L’EmDrive fonctionnerait, selon la NASA

L’EmDrive déchaîne les passions depuis plusieurs années maintenant et cela n’a rien de surprenant, car cette invention serait capable de créer une poussée dans l’espace sans utiliser de carburant. Du moins selon son créateur, car personne n’a encore été en mesure de prouver sa viabilité. Enfin pas avant aujourd’hui. Si l’on en croit ce document, la NASA serait en effet parvenue à faire fonctionner cette technologie.

L’EmDrive a été présenté pour la toute première fois en 2001 par un ingénieur britannique mordu d’aéronautique, le fameux (et très controversé) Roger Shawyer.

EmDrive

L’EmDrive fonctionnerait bel et bien. Il serait même capable de générer une poussée plus importante que prévu.
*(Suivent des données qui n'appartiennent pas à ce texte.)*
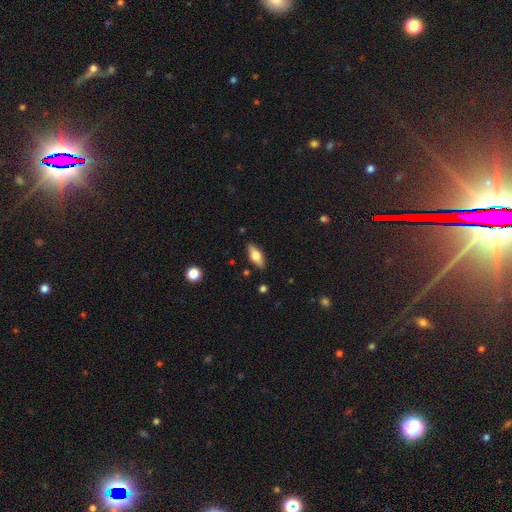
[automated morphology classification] Overall: smooth (63%; featured or disk 31%). How rounded: in between (74%). Merging: none (87%).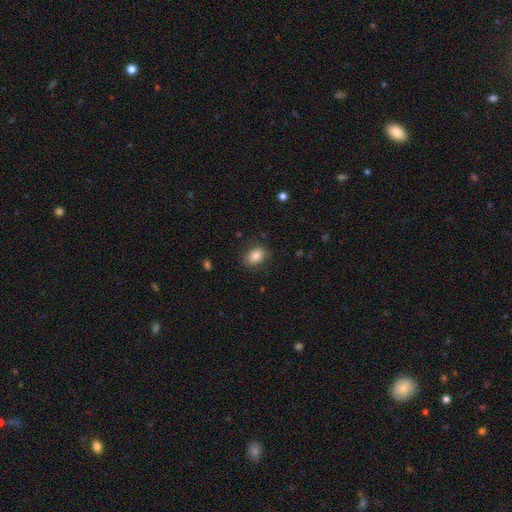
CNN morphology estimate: type=smooth (85%); roundness=in between (77%); merging=none (84%).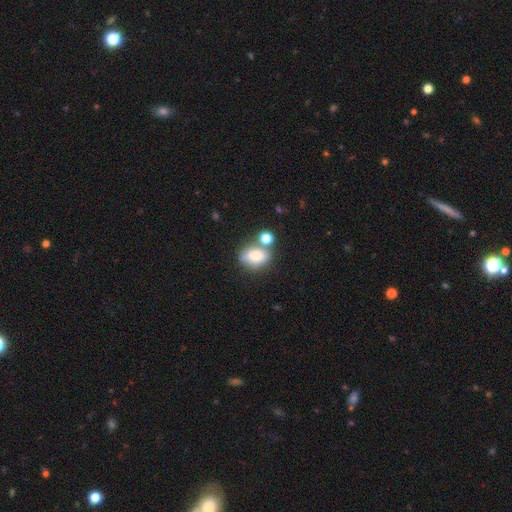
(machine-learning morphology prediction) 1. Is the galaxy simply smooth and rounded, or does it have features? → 75% smooth, 14% featured or disk, 11% star or artifact.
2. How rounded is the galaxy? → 70% in between, 28% round, 2% cigar-shaped.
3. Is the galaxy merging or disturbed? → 49% none, 28% merger, 16% minor disturbance, 7% major disturbance.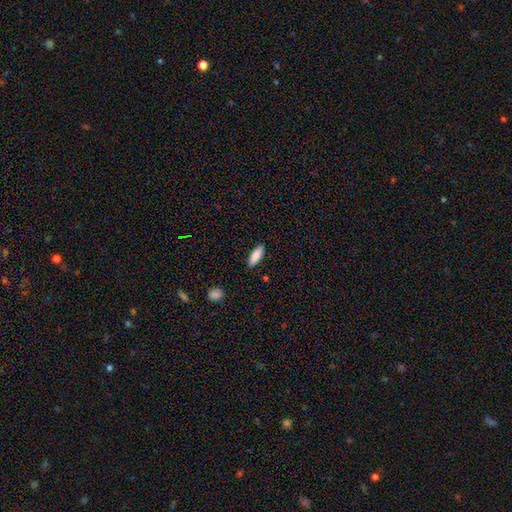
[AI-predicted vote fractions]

Derrière ce nom à coucher dehors se cache en réalité une technologie qui pourrait tout changer. D’après son inventeur, elle serait en effet capable de produire une poussée sans consommer de carburant.

L’EmDrive a été présenté pour la première fois en 2001

La présentation de ce concept a laissé la communauté scientifique très dubitative, et ce pour une raison assez évidente : une telle technologie violerait la loi de la conservation de la quantité de mouvement et notamment la troisième loi de Newton, selon laquelle “l’action est toujours égale à la réaction ; c’est-à-dire que les actions de deux corps l’un sur l’autre sont toujours égales et de sens contraire”.

Selon cette loi, pour qu’une fusée se déplace dans l’espace, une poussée contraire est forcément nécessaire. Une poussée générée par des propulseurs, en l’occurrence.

Mais Shawyer ne s’était pas contenté d’évoquer sa technologie, il avait aussi expliqué à l’époque comment elle était censée fonctionner en théorie. Pour rendre ce système de propulsion viable, il pensait ainsi s’appuyer sur une cavité en forme de cône recouverte de deux surfaces réfléchissantes de taille différente, et faire rebondir des micro-ondes de l’une à l’autre afin de créer un mouvement.

Il avait essuyé de nombreuses critiques à l’époque, notamment chez certains de ses confrères. Plusieurs d’entre eux avaient tout de même validé une partie du concept évoqué, sans pour autant se prononcer sur la viabilité réelle de la technologie. La NASA, elle, avait préféré mener des tests approfondis en 2013 et elle avait fini par conclure que l’EmDrive était théoriquement capable de fonctionner.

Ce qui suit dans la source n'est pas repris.